Supplied data:
........
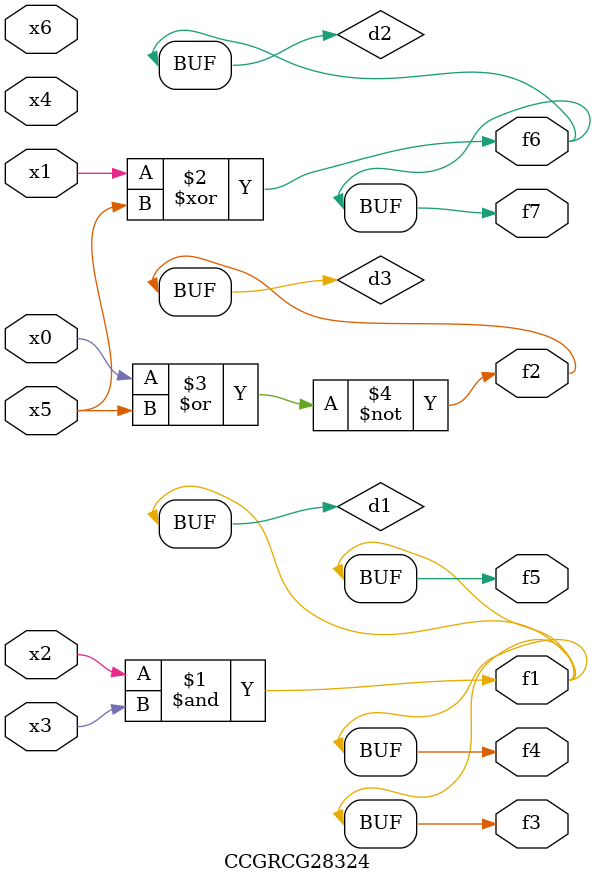
<source format=v>
module CCGRCG28324(
	input x0, x1, x2, x3, x4, x5, x6,
	output f1, f2, f3, f4, f5, f6, f7
);

	wire d1, d2, d3;

	and (d1, x2, x3);
	xor (d2, x1, x5);
	nor (d3, x0, x5);
	assign f1 = d1;
	assign f2 = d3;
	assign f3 = d1;
	assign f4 = d1;
	assign f5 = d1;
	assign f6 = d2;
	assign f7 = d2;
endmodule

</source>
........
The response should hold only an exact repeat of the lines from the one with "and (d1, x2, x3);" to the final line of the listing above.

	and (d1, x2, x3);
	xor (d2, x1, x5);
	nor (d3, x0, x5);
	assign f1 = d1;
	assign f2 = d3;
	assign f3 = d1;
	assign f4 = d1;
	assign f5 = d1;
	assign f6 = d2;
	assign f7 = d2;
endmodule

</source>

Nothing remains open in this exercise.